Remember, you are the adult and you are NOT in competition with his children
An adult’s love for another adult is completely different from an adult’s love for a child. You cannot compare the two.
But, when it comes to a blended family – that’s easier said than done.
Here are nine tips on how to integrate stepchildren into your relationship – and make it work for everyone:
- Work on becoming friends with the children. They already have parents and you cannot and should not try to replace the parents.
- Guard against being critical of your partner. Criticising the way he handles his children will create conflict. Only discipline the children once you have a caring relationship with them. Otherwise leave the discipline to the biological parent.

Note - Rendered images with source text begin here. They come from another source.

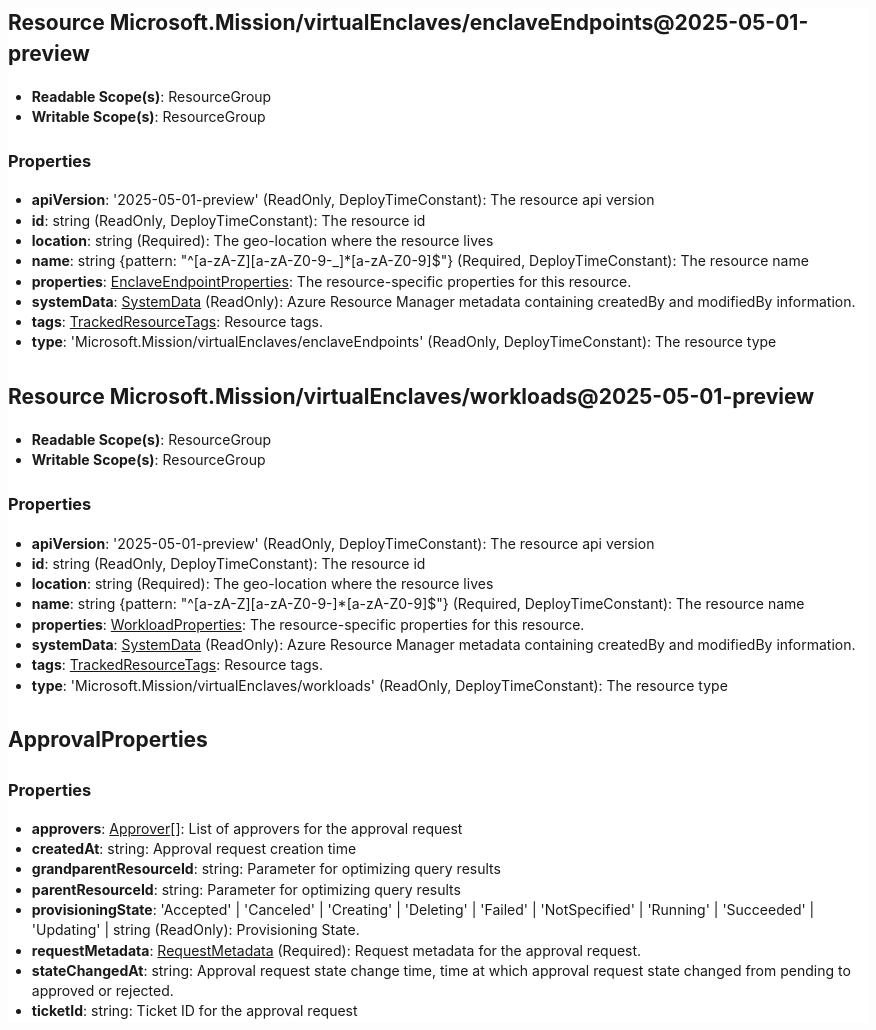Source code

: ## Resource Microsoft.Mission/virtualEnclaves/enclaveEndpoints@2025-05-01-preview
* **Readable Scope(s)**: ResourceGroup
* **Writable Scope(s)**: ResourceGroup
### Properties
* **apiVersion**: '2025-05-01-preview' (ReadOnly, DeployTimeConstant): The resource api version
* **id**: string (ReadOnly, DeployTimeConstant): The resource id
* **location**: string (Required): The geo-location where the resource lives
* **name**: string {pattern: "^[a-zA-Z][a-zA-Z0-9-_]*[a-zA-Z0-9]$"} (Required, DeployTimeConstant): The resource name
* **properties**: [EnclaveEndpointProperties](#enclaveendpointproperties): The resource-specific properties for this resource.
* **systemData**: [SystemData](#systemdata) (ReadOnly): Azure Resource Manager metadata containing createdBy and modifiedBy information.
* **tags**: [TrackedResourceTags](#trackedresourcetags): Resource tags.
* **type**: 'Microsoft.Mission/virtualEnclaves/enclaveEndpoints' (ReadOnly, DeployTimeConstant): The resource type

## Resource Microsoft.Mission/virtualEnclaves/workloads@2025-05-01-preview
* **Readable Scope(s)**: ResourceGroup
* **Writable Scope(s)**: ResourceGroup
### Properties
* **apiVersion**: '2025-05-01-preview' (ReadOnly, DeployTimeConstant): The resource api version
* **id**: string (ReadOnly, DeployTimeConstant): The resource id
* **location**: string (Required): The geo-location where the resource lives
* **name**: string {pattern: "^[a-zA-Z][a-zA-Z0-9-]*[a-zA-Z0-9]$"} (Required, DeployTimeConstant): The resource name
* **properties**: [WorkloadProperties](#workloadproperties): The resource-specific properties for this resource.
* **systemData**: [SystemData](#systemdata) (ReadOnly): Azure Resource Manager metadata containing createdBy and modifiedBy information.
* **tags**: [TrackedResourceTags](#trackedresourcetags): Resource tags.
* **type**: 'Microsoft.Mission/virtualEnclaves/workloads' (ReadOnly, DeployTimeConstant): The resource type

## ApprovalProperties
### Properties
* **approvers**: [Approver](#approver)[]: List of approvers for the approval request
* **createdAt**: string: Approval request creation time
* **grandparentResourceId**: string: Parameter for optimizing query results
* **parentResourceId**: string: Parameter for optimizing query results
* **provisioningState**: 'Accepted' | 'Canceled' | 'Creating' | 'Deleting' | 'Failed' | 'NotSpecified' | 'Running' | 'Succeeded' | 'Updating' | string (ReadOnly): Provisioning State.
* **requestMetadata**: [RequestMetadata](#requestmetadata) (Required): Request metadata for the approval request.
* **stateChangedAt**: string: Approval request state change time, time at which approval request state changed from pending to approved or rejected.
* **ticketId**: string: Ticket ID for the approval request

- Refrain from being the ‘wise parent’ who knows everything. Your partner does not want to hear from you how undisciplined his children are. It takes time to build a relationship with children – be patient!
Curb your jealousy when your partner gives attention to his or her children. Be realistic. Their interest in and love for you is separate from their interest in and love for their children.
Don’t be a nag, insecure or moody, especially when the kids are with you. Your partner will find you painful to be with and that can be the beginning of the end of the relationship. Get your mind right: Your partner is a parent and your lover and both play a role in life. Ask yourself how it helps you to see your partner acting as a good parent?
Allow your partner time with his children. They do not see each other on a daily basis (in the case of divorce). Give yourself permission to do something you like to do. Give your partner some time alone with their children. In this way you feel self nurtured and your partner, in turn, will feel like a good parent.
Be grateful for the times you have alone and go into family mode when the children are with you. Both parts can be fulfilling.
Allow your partner to parent their own children in their own way. Parents do the best they can with what knowledge they have. It is easy to stand on the outside and give advice. But advice can sound like criticism and that is toxic for the relationship. Make sure you give advice with care and love and not as a criticism.
Acknowledge that your partner may feel guilty towards their children for many reasons. A divorced parent often feels guilty about being an absent parent. Guilt makes us overcompensate. Your partner is doing their best they can and your support and understanding will go a long way. Overcompensation can spoil children and can cause them to manipulate their parents. It is not the child’s fault and try not to take it out on him/her. Rather try to be more understanding of your partner.